If Boris Johnson and his Brexiter government is correct, all previous governments that believed British prosperity depended on increasing it trade with the rest of the world were wrong. Although this government boasts of increasing trade with the rest of the world, its rhetoric gives away the reality. When the government talks of the need for the spirit of the Blitz it is telling a different story. The Blitz was a time of shortages and rationing. Already there are plenty of indicators that the British economy is heading into a dark time, when shortages of goods become common place. A cartoon in a German newspaper sums this situation.
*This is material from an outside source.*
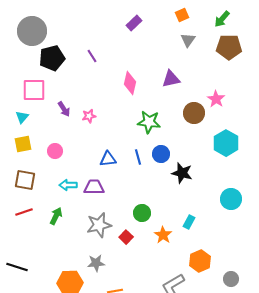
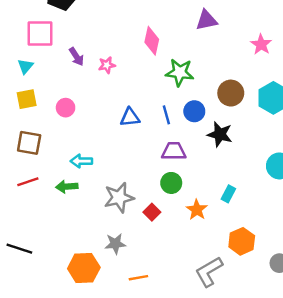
pink diamond: (130, 83) -> (152, 41), moved
brown circle: (194, 113) -> (231, 93), moved
cyan arrow: (68, 185) -> (81, 161), moved
purple trapezoid: (94, 187) -> (174, 151), moved
green arrow: (56, 216) -> (67, 187), turned -120

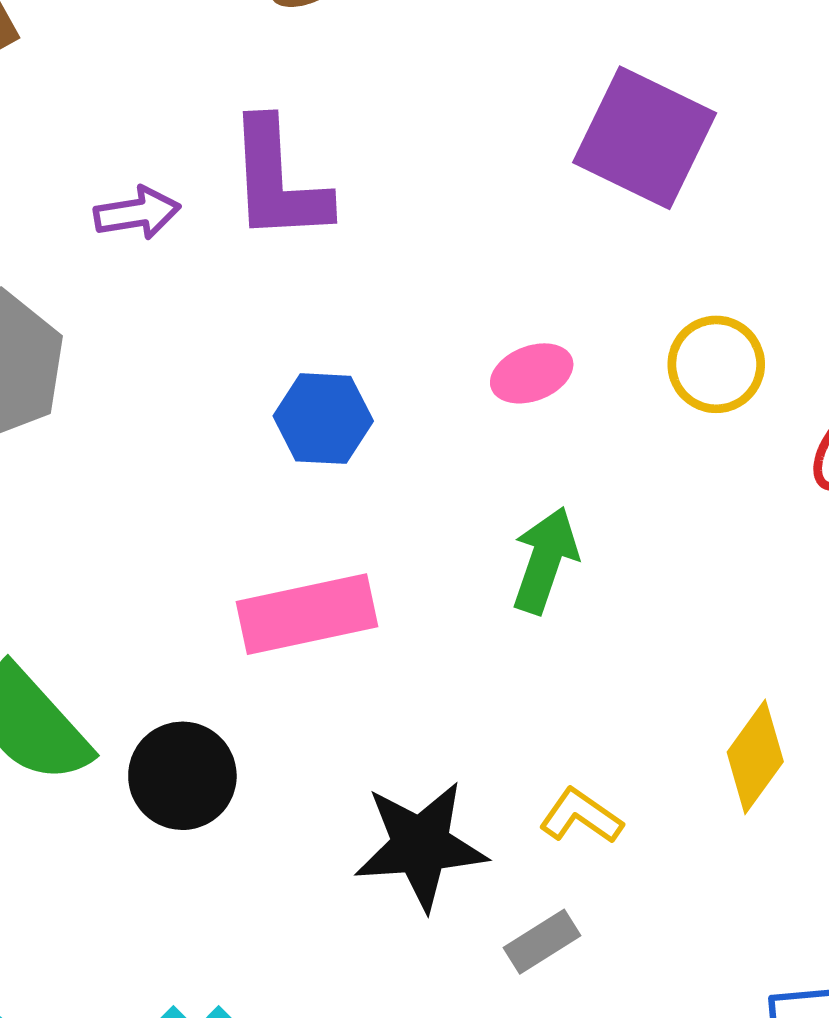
A travel agent is talking to a couple who want to travel somewhere, where they can experience the shortages and inconveniences of the former East Germany, the agent recommends a stay in Brexit Britain.

When the economist John Galbraith discussed the means by which the horrors of the Great Depression of 1929 could have been averted, he said steps should have been taken to restore business confidence. A series of meeting between the President and business leaders would have done a lot restore confidence in the business community. Knowing that the government was taking their concerns seriously and acting on them would have done wonders to restore business confidence. Confidence is necessary if businesses are to invest and that new investment would have kickstarted the economy. Of all that I have mentioned this psychological factor is the probably the most significant. A loss of business confidence can easily turn a downturn into a recession or even worse a serious depression. Again Britain is a good example of what not to do in terms of leadership. The impression it gives is that it’s not listening to business. In response to concerns about the negative impact of the rise in gas prices on the biggest users, the government has made it clear it is not willing to help, except in extremis, as business has had plenty of government money already to tide it over during the pandemic, there is no more left. If anything can be more calculated to destroy business confidence, I cannot think of it. All this is compounded by the character of the Prime Minister. He is known for his lack of interest in the detail of government, as a leader he lacks gravitas. At the last Conservative party conference he amused those in attendance with a series of jokes. Those not at the conference noted his lack of interest in the crises that were happening outside the conference hall. The government’s actions, plus the knowledge that we have a lightweight as political leader, will do little to restore business confidence. Golden rule number three, when an economic crisis threatens government should act appropriately, it must never seem indifferent to the crisis. The sterling crisis of 1976 was in worsened by the Chancellor, Jim Callaghan on being questioned at the airport on his return from an international conference about the crisis, said’ ‘what crisis” giving the impression of being somebody not in command of the facts.

In the future students of economics and business studies will be given Brexit Britain as a case study in how not to manage an economy, or to put it more brutally how to turn a formerly prosperous nation into a basket case.